Les représentations des chevaliers médiévaux en armure ont envahi la culture populaire, des comédies absurdes comme Monty Python and the Holy Grail aux drames épiques à l’image de Game of Thrones. Souvent, ces guerriers sont dépeints soit comme des colosses maladroits figés derrière leur armure, soit comme des danseurs agiles maniant deux épées avec souplesse. Cette dichotomie a nourri beaucoup de confusion et de mythes autour du port et de l’utilité des armures médiévales.
La période dite « médiévale » couvre en général le XIe au XVe siècle en Europe, avant la Renaissance. À cette époque, l’armure n’était ni un simple costume, ni une simple protection : c’était un outil militaire hautement développé, évoluant grâce aux progrès en métallurgie et aux exigences du combat. Fabriquée à partir de cuir, bronze, fer, puis d’acier — un alliage complexe de fer et de carbone —, chaque armure variait selon son épaisseur, sa forme et son poids, tous adaptés selon le savoir-faire et les ressources du forgeron.
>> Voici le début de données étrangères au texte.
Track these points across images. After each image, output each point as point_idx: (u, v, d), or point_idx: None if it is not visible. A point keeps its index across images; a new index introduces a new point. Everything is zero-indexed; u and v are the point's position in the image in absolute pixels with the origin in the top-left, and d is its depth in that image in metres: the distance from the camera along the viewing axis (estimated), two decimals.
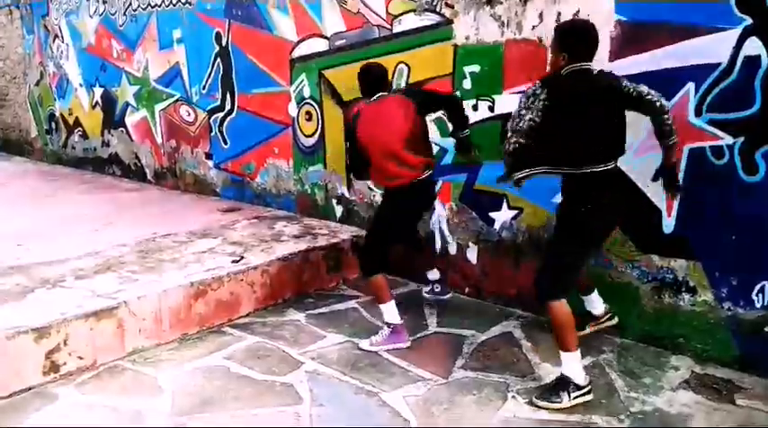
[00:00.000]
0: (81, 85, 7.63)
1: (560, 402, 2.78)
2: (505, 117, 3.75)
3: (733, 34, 2.93)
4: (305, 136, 5.09)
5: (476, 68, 3.88)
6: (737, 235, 3.05)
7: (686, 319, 3.26)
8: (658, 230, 3.27)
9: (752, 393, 2.92)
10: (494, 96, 3.82)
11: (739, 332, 3.11)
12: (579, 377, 2.84)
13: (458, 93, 3.97)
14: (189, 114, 6.20)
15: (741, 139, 2.98)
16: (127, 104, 6.99)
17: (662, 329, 3.35)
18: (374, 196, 4.61)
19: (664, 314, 3.33)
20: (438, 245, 4.25)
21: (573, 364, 2.84)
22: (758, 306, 3.03)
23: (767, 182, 2.93)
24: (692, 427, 2.65)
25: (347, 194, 4.83)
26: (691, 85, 3.08)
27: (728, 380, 3.02)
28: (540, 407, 2.79)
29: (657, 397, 2.88)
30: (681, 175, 3.14)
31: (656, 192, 3.23)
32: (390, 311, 3.43)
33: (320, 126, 4.94)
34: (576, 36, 2.73)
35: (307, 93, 4.98)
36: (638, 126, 2.91)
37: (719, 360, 3.17)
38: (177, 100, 6.30)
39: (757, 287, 3.02)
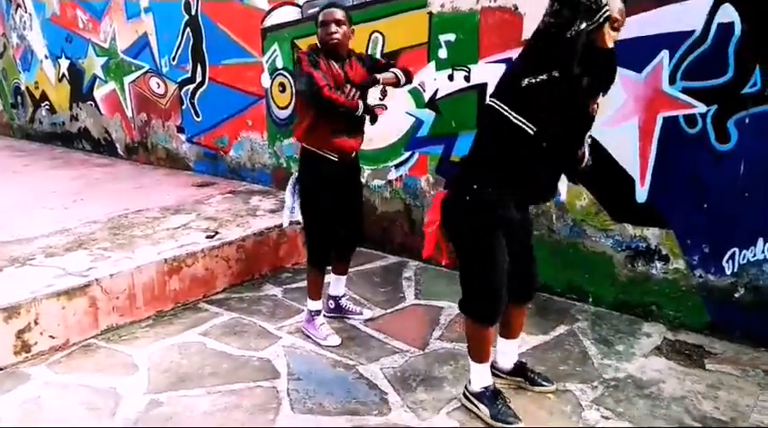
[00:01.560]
0: (46, 57, 7.38)
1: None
2: (481, 87, 3.75)
3: (706, 1, 2.91)
4: (279, 107, 5.00)
5: (451, 37, 3.81)
6: (709, 203, 3.08)
7: (659, 287, 3.31)
8: (631, 199, 3.30)
9: (722, 358, 2.98)
10: (469, 65, 3.77)
11: (710, 298, 3.16)
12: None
13: (433, 62, 3.92)
14: (159, 86, 6.04)
15: (714, 108, 2.99)
16: (95, 77, 6.78)
17: (635, 297, 3.40)
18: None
19: (637, 282, 3.38)
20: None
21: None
22: (728, 273, 3.09)
23: (739, 151, 2.95)
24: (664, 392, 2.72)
25: None
26: (665, 53, 3.07)
27: (699, 346, 3.09)
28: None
29: (630, 364, 2.94)
30: (654, 144, 3.16)
31: (628, 162, 3.26)
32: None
33: (294, 97, 4.84)
34: None
35: (280, 63, 4.88)
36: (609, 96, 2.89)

Cela signifie que l’impact sur le corps du guerrier dépendait en grande partie du type d’armure porté et de sa qualité. Contrairement à ce que l’on pourrait imaginer, ces équipements n’étaient pas imposés en permanence sur les chevaliers, mais réservés aux combats ou aux occasions spéciales. L’armure complète, apparue au XIVe siècle, avait été allégée et optimisée pour préserver la mobilité.
Les armures étant personnalisées pour chaque porteur, elles étaient taillées sur mesure afin d’épouser les formes du corps au mieux. Ainsi, loin d’être un carcan rigide et impraticable, elles offraient une certaine souplesse dans la vie quotidienne des chevaliers. Parmi les différentes formes, on trouve :
- La brigandine, composée de plaques métalliques fixées sur cuir,
- La cotte de mailles, constituée d’anneaux entrelacés,
- Le haubert, long vêtement souvent doté d’une coiffe intégrée,
- Le cuirasse, associant plaques protectrices sur le torse,
- La cotte d’écailles, avec ses plaques ovales disposées en rangées décalées,
- Et bien sûr, la fameuse armure complète en plaques d’acier.
Concentrons-nous sur la plus célèbre et impressionnante : l’armure complète. Contrairement à l’image d’un guerrier à moitié paralysé sous des kilos de métal, son poids oscillait entre 16 et 25 kilogrammes, soit un fardeau lourd, mais loin d’être insurmontable. Des chevaliers pouvaient aisément monter ou descendre de cheval sans aide, et certains s’amusaient même à faire des roulades ou à nager en armure.
Pensons à une comparaison moderne : un sac à dos chargé ne doit idéalement pas dépasser 20 % du poids corporel pour ne pas fatiguer excessivement. Si une personne pèse 90 kg, son sac ne devrait pas dépasser 18 kg. Hors, une armure complète répartit ce poids sur tout le corps, couvrant bras, jambes, torse, ce qui modifie profondément la posture, la manière de marcher et de respirer.
Porter une armure au quotidien aurait donc demandé au corps de s’adapter, renforçant naturellement la musculature tout en provoquant une fatigue plus intense qu’avec des vêtements légers. La transpiration abondante, la difficulté à accomplir des gestes fins et le risque d’épuisement auraient rendu cette expérience éprouvante, mais formatrice.